One solution to this is to replace the human altogether. The human’s job in this system is evaluation—determining the “fitness” of each image. If some form of aesthetic judgement could be performed by the computer, the entire process could be automated and we could explore the realm of computational creativity. I have been exploring in the other direction. What if the user could be more informed about the process, able to direct the process more? What if we could introduce the potential to attain mastery and to make choices backed by intentionality?

To that end, I have been applying the techniques of visual analytics to this process. The current attempts are centered around “spatializing” the images, arranging them in space based upon some metric or attribute of the image. This should make it easier for the user to quickly evaluate a large collection of images, as well providing new ways to specify to the computer directions to explore based not on random permutations but upon actual features to be accentuated or diminished.

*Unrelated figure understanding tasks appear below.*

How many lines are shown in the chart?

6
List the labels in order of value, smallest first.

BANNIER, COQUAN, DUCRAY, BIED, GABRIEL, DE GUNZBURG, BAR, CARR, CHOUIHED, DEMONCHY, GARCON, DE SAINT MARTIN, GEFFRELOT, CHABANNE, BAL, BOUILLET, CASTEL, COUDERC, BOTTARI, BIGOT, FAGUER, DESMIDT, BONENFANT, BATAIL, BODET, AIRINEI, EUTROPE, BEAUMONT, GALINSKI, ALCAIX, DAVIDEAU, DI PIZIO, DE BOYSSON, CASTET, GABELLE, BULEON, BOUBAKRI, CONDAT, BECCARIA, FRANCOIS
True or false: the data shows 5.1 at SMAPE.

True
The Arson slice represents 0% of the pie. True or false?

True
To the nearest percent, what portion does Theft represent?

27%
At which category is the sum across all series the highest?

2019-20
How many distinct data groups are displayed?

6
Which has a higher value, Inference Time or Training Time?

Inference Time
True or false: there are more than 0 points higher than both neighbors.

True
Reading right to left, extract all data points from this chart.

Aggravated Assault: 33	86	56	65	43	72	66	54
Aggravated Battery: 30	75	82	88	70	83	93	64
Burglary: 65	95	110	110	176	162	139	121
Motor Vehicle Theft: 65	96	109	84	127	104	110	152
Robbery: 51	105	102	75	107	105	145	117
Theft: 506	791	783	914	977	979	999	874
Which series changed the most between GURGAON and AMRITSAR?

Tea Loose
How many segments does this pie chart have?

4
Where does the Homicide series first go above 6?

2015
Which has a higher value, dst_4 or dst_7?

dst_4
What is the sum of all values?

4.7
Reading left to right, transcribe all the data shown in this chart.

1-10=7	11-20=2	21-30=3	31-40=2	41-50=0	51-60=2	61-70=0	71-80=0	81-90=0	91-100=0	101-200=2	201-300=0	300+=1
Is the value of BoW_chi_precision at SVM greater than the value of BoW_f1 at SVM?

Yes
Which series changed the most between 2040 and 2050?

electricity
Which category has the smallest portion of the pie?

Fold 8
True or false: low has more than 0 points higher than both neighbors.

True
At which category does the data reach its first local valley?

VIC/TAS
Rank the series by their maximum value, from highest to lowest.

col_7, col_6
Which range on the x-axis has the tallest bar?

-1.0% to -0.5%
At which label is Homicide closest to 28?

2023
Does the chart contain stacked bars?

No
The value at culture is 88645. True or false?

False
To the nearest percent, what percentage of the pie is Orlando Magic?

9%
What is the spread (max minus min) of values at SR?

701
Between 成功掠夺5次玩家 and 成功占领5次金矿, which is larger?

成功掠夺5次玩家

With funding from the DLA, I was able to hire two students last summer to help me begin identifying ways to classify images: Selena Ling and Fiona Sullivan. Selena worked on a machine learning approach to identifying what we are calling “mid-level” image attributes, such as “curviness.” While we have had some early success classifying the degree of curviness of images produced for training, the classifier continues to struggle to produce results that would agree with a human assessment for the more complex images produced by the evolutionary art tool. Fiona’s contribution was to develop a survey asking participants to describe some of these images with an eye towards determining some additional mid-level attributes. While the results were quite varied, we found that there was a clear separation between images that participants described in terms of their structure and images that participants responded to more metaphorically, seeing representations of shapes or emotions. This was not perhaps what we were initially after, but it suggests new avenues to be explored.

Moving forward, we will be taking these varied results and trying to turn them into a useful set of metrics that can be applied to arbitrary images with the ultimate goal of producing a system that is not an independent computer artist, nor a tool like Photoshop, but a collaborator with neither the computer nor the user solely in charge.